___ SOURCE DOCUMENT

The within-phase fluctuations in edema volume may be the result of several interacting factors including content and timing of therapy activities, positioning, and limb movement near the time of measurement. Movement within a day may affect measurements by altering the muscular activity in the upper limb. Several studies have found that passive compression from muscular contraction augments the propulsions of lymph toward the heart by compressing the adjacent lymphatic vessels and veins (Giudice, 1990; Vasudevan & Melvin, 1979). In addition, the literature has established that positioning affects the amount of edema in the upper limb because it can either assist or inhibit the flow of fluid (Exton-Smith & Crockett, 1957; Warlow et al., 1979). A participant whose upper limb has been in a position of dependency before measurement will likely record larger measurements because the lymphatic drainage system has been inhibited and fluid has pooled in the upper limb, for example, if it has been hanging down while mobilizing. Conversely, edema measurements will be lower if the participant’s limb has been elevated, facilitating the return of fluid toward the heart. Optimal positioning may be difficult to maintain when clients have reduced cognition, perception, and staff supervision.
Movement of edematous fluid was evident when analyzing the trends between phases of individual participants at the four measurement points. Although volumetric methods are frequently documented as the gold standard for measuring volume of the limb (Karges, Mark, Stikeleather, & Worrell, 2003), circumferential measurements were crucial in identifying movement of fluid. Changes in the circumferential measurements indicated that the edema fluid was pushed proximally during the intervention phase as the compression bandages increased the tissue pressure. This observation was indicated by decreased measurements at the fingers, relative stability at the hand and wrist, and a trend for increasing measurements at the forearm. As the compression was removed and tissue pressure subsequently decreased, the fluid returned distally to the hand, indicated by increased measurements at the fingers, hand, and wrist and a trend for reducing measurements at the forearm. This result suggests that the application of compression bandages in isolation did not have a lasting effect on the reduction of the edema in the hand.

______
___ DATA SHOWN

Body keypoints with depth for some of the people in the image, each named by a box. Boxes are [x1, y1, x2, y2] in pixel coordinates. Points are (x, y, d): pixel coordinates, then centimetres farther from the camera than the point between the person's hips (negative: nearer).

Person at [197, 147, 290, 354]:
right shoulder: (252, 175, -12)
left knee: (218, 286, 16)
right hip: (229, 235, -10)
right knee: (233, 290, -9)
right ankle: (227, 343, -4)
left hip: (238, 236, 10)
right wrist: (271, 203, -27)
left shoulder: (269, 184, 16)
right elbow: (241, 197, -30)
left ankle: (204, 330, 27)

______
___ DATA SHOWN

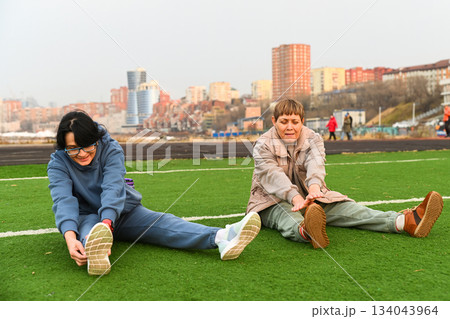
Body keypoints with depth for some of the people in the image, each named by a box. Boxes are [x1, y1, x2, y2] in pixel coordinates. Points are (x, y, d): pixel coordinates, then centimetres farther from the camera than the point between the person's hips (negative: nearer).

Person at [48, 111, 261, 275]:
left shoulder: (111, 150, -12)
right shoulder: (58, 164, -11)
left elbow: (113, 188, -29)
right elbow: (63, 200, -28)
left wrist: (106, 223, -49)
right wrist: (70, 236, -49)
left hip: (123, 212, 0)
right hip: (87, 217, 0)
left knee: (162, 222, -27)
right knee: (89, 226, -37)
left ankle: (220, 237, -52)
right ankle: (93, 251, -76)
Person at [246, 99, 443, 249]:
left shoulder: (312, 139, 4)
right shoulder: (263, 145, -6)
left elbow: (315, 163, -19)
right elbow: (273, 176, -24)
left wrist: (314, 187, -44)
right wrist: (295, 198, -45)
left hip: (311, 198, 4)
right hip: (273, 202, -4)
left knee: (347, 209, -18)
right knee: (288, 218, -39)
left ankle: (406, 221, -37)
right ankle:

______

**QUESTIONS:**
1. In the passage on hand edema, which kind of measurement proved crucial for identifying the movement of fluid?
2. Write a continuation of the passage on hand edema that picks up after its final sentence.
Leave the rows out of your work entirely.

**OUTPUTS IN ORDER:**
1. Circumferential measurements.

2.
The limited long-term effect of compression bandaging is also indicated by the between-groups phase analysis of the intervention phase and the second baseline phase. It is evident that the edema returned to pretreatment levels or higher in several participants, namely at the metacarpophalangeal joints and wrist. This result indicates that compression bandaging did not exert a significant effect on the underlying mechanisms causing edema in the affected upper limb. As acknowledged previously, the physiological processes causing edema after a stroke are unknown, although they have been linked to changes in venous and lymphatic function as a result of immobility and dependency (Dirette & Hinojosa, 1994; Exton-Smith & Crockett, 1957; Faghri, 1997; Villeco et al., 2002; Warlow et al., 1979). This study indicates that compression bandaging is unable to alter these factors, and a maintenance strategy is required to preserve reductions gained.
It is hypothesized that three primary factors may contribute to the long-term maintenance of reductions gained after compression bandaging. First, increasing the surface area of the compression bandaging to extend to the shoulder may potentially improve outcomes because fluid is pushed into the axillary lymph nodes and returned to the vascular system. In keeping with clinical practice at the facility involved in this study, compression bandaging was applied only to the level of the wrist. Second, the application of a maintenance device, such as a compression garment, may contribute to preventing the return of edema fluid because the tissue pressure is maintained. As previously mentioned, the study by Gracies and colleagues (2000)  suggested support for the use of dynamic compression garments; however, because of this study’s limitations further investigation is required. The application of a maintenance device such as a compression garment was not implemented in this study. Finally, increasing muscle activity and movement will likely have a positive effect on minimizing edema long term (Giudice, 1990; Vasudevan & Melvin, 1979). If clinicians are able to maximize motor recovery, it is likely to minimize long-term edema.
Limitations and Future Research
The ability to make robust conclusions is limited by the single case-study research design. Future research should aim to use larger samples of participants and implement stratified random sampling to control for possible influencing factors and individual variance, thereby facilitating greater transferability of results. Additionally, it would be highly beneficial for future research to investigate the most effective bandaging regimen, which may include investigating the efficacy of bandaging to different anatomical points along the arm (e.g., to the wrist vs. to the axilla) and the efficacy of different maintenance devices. In combination, the results would provide evidence to support clinicians in the implementation of a compression bandaging regimen that facilitates long-term reductions in edema volume.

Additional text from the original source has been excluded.